The stock prices of GameStop, AMC, BlackBerry and other companies soared and then plummeted during the week of May 13-17, all driven by Keith Gill, who goes by the online name “Roaring Kitty.” The financial influencer posted content at the heart of the 2021 memestock craze on X (formerly Twitter) for the first time in years. The online Reddit community r/wallstreetbets has become active again, with individuals posting their returns (and subsequent losses). In the 48 hours following Roaring Kitty’s tweet, GameStop’s trading volume was significantly higher than average.

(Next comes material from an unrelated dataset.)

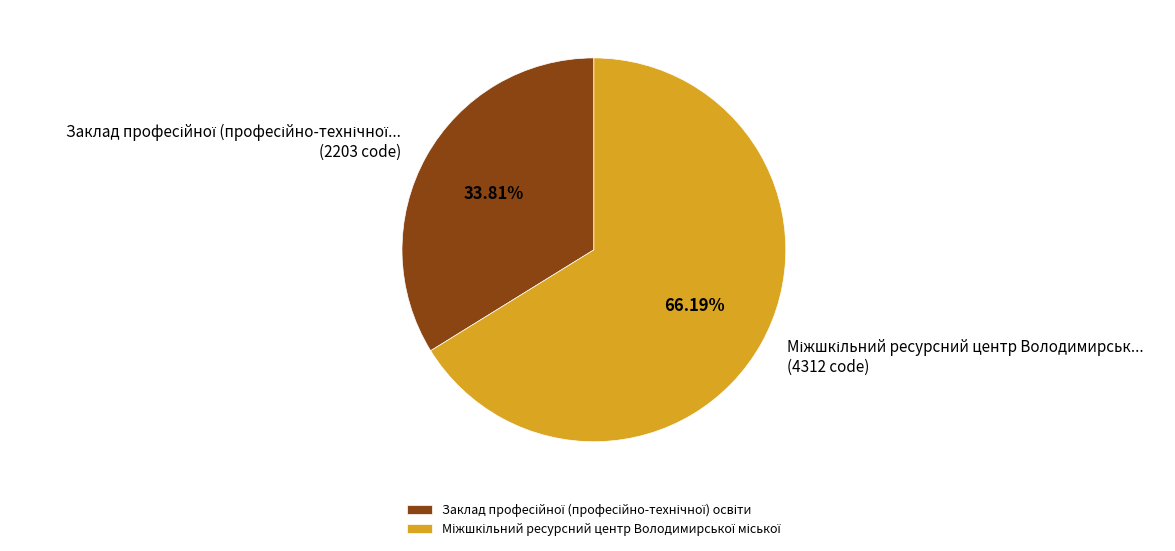

Is there any slice that represents more than half of the pie?

Yes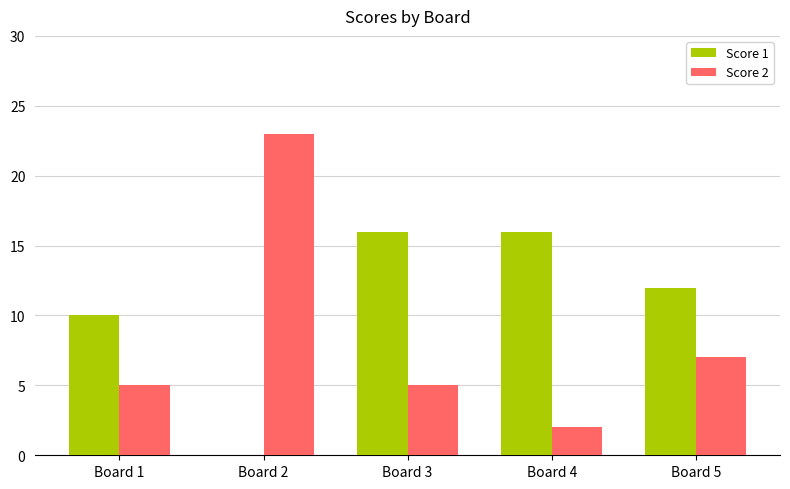

Where is Score 1 nearest to the value 8?

Board 1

Despite its impact on certain areas of the market, this type of investing represents only a small portion of all retail investors. In fact, only about 14% of retail investors invest because they want to outperform the market.
Fortunately, more retail investors are most interested in saving for retirement, future generations, emergency funds, or major investments like education or buying a home. For example, 48% of retail investors aim to save enough money to retire, and 43% invest to build wealth for themselves and future generations.
It’s reasonable for retail investors to figure out the right strategy to achieve these goals, which can be difficult. The flood of information from social media, peers and financial services can add to the noise.
a much needed revolution
Today, policymakers and financial institutions face an important opportunity to step up and better support retail investors.
The world needs a revolution in financial education. Research from the Global Center of Excellence in Financial Literacy shows that less than half of adults in the United States are financially literate, and Gen Z’s financial literacy rate is even lower—that’s too low.
Only 48% of investors use financial advisors. Professional and institutional investors (i.e., hedge funds, considered enemies of the meme stock movement) have access to far more expertise and information than retail investors. Although financial education continues to evolve, information asymmetries persist, with individual investors having limited access to the sophisticated tools, in-depth market data and large amounts of capital available to institutional and professional investors.
While 65% of retail investors are interested in more comprehensive advice, high costs and affordability concerns prevent many from seeking financial advice.
There are some potential solutions to this obstacle. Financial learning needs to be viewed as a lifelong journey and needs to be integrated into education systems and workplaces globally. New innovations in financial advice—including artificial intelligence advisors and other technology-enhanced advisory services—provide customized advice tailored to an individual’s financial constraints and goals.
Understand retail investor categories
Data shows that retail investors can earn lower returns through individual stock selection and, in some cases, choose riskier or less liquid assets such as options.
Enhanced data on retail investor preferences and behavior can help institutions and policymakers guide investors to build diversified portfolios that are consistent with their risk tolerance and long-term financial goals. A better understanding of the retail investor community can inform improved products, information sharing and policies to adapt to the current behaviors and vulnerabilities of retail investors.
Policymakers and financial institutions must strike a balance between increasing access to financial markets and protecting investors. This includes increasing transparency about the risks and costs associated with investing and ensuring investors are fully informed before making decisions. This looks like an improved behavioral push, leading investors to make more prudent choices and provide financial advice more broadly. These measures aim to create a fairer and safer financial environment while encouraging responsible participation in the markets.
Policymakers and the financial industry can empower individual investors by improving access to capital markets, increasing access to financial education and advice, and reducing cost barriers. At the same time, these groups must take the time to understand the retail investor population and develop products and policies that best suit their needs.
Meagan Andrews is head of capital markets and responsible investment at the World Economic Forum. Hallie Spear. Hallie Spear is an expert at the World Economic Forum’s Capital Markets and Resilience Initiative.